7 changes to improve your ITSM knowledge management
As already mentioned, knowledge management success can be challenging. AI-based capabilities can help reduce some knowledge management issues – for example, making access to knowledge easier, making knowledge easier to consume, identifying knowledge gaps, and filling knowledge gaps. However, the following changes will improve the effectiveness of your IT organisation’s knowledge management capabilities:
- Ensure that everyone involved understands the importance and difficulties of knowledge management. The latter includes that “people always know more than they can say, and they will always say more than they can write down”, “people only know what they know when they need to know it”, and “knowledge can only be volunteered it cannot be conscripted”.

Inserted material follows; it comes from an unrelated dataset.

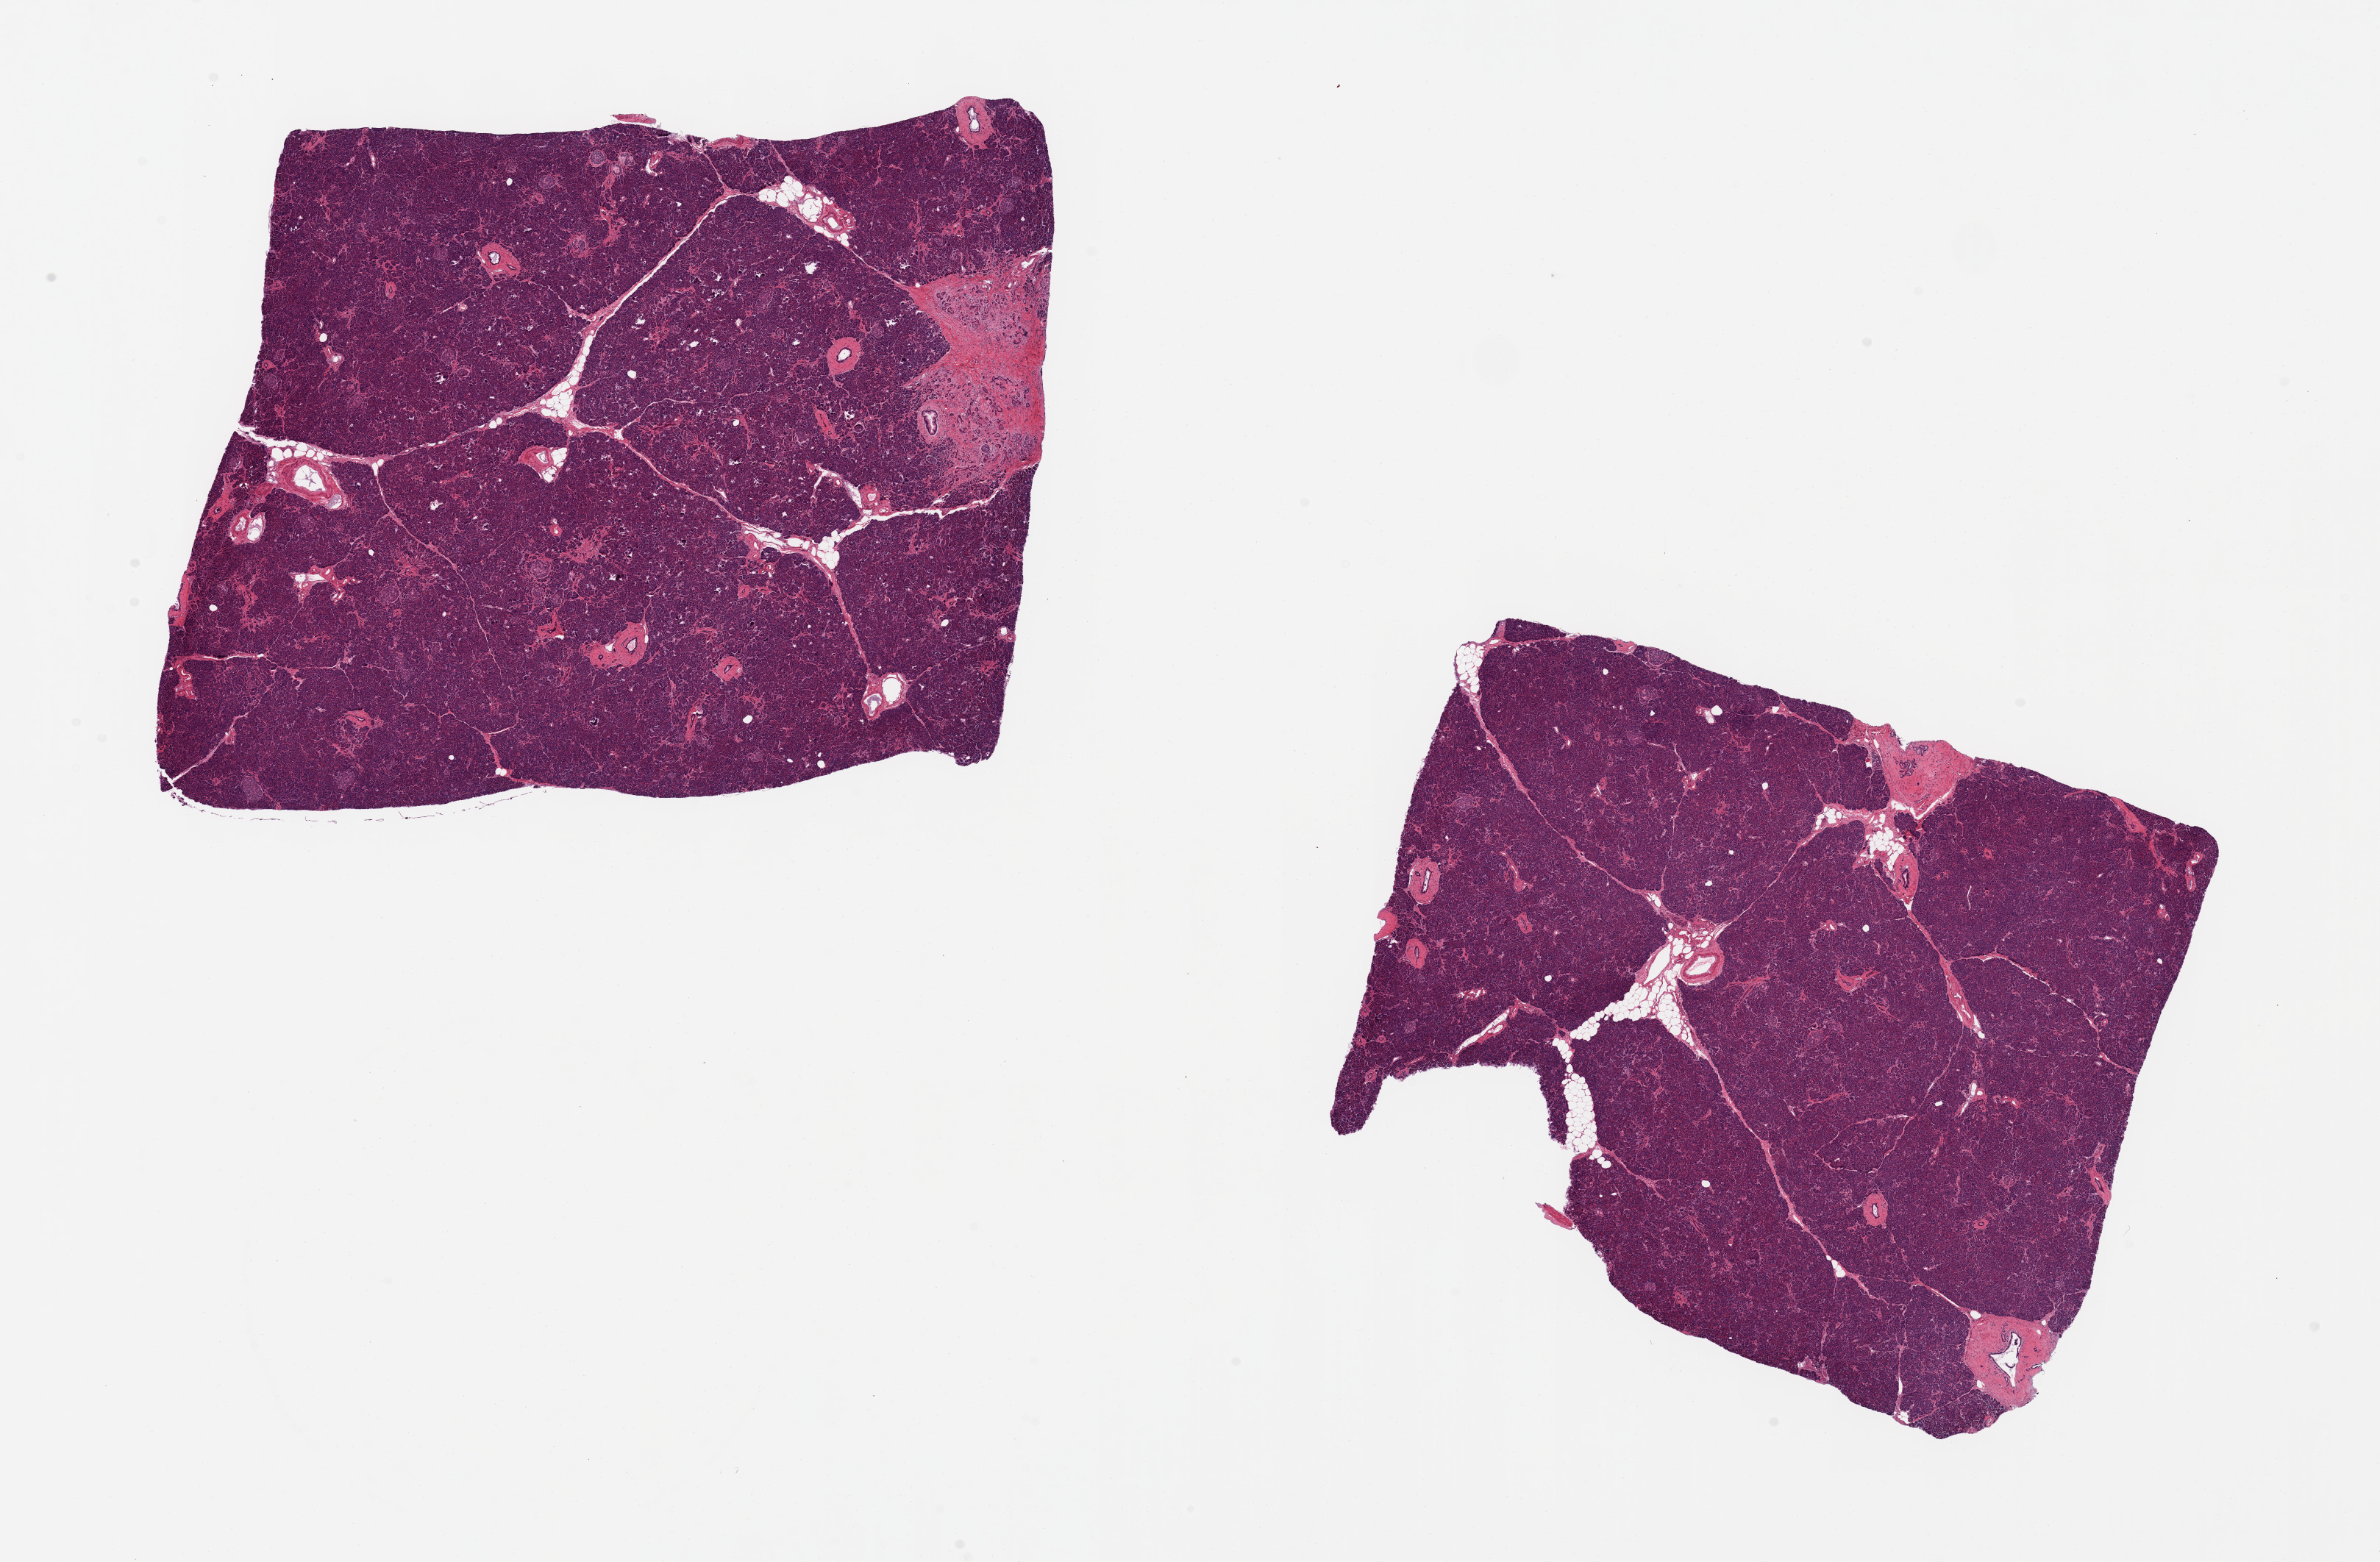
Whole-slide image, H&E stain — shown as a low-resolution overview of the whole scanned area (about 25.6 x 16.8 mm), PAXgene-fixed, paraffin-embedded tissue, target tissue: pancreas, donor tissue sample. Donor sex: male.
Reviewer comment on this tissue sample: 2 ~7x8mm pieces, well preserved. Islets well represented.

- Move the focus from knowledge management to knowledge exploitation. Make knowledge management about exploiting the value of knowledge and not simply adopting processes related to its capture and management.
- Invest in people change. Despite the benefits of enabling technology, knowledge management is ultimately about people and requires organisational change management (OCM) tools and techniques to succeed. OCM helps remove change resistance factors, such as the fear of the unknown.
- Embed the knowledge management capabilities into business-as-usual (BAU) activities. If they aren’t embedded, the creation and use of knowledge could easily be secondary activities that aren’t undertaken as much as they should be.
- Include knowledge-related elements in employee performance management frameworks. This change raises the importance of knowledge management and improves the likelihood of knowledge sharing and use uptake. These performance metric changes will drive the right employee behaviours in the context of knowledge management.
- Avoid “unhelpful” knowledge articles. This is commonly where knowledge articles are created to show how much the subject matter expert (SME) knows rather than to help others. People seeking help shouldn’t need to read excessive volumes of text or seek third-party explanations. If required, generative AI can be used to create more consumable summaries from unnecessarily long knowledge articles.
- Use new technologies to improve knowledge management. This can, for example, cover the breadth of access methods and the quality of search capabilities. Plus, it doesn’t always need to relate to knowledge articles – for example, identifying SMEs based on their work.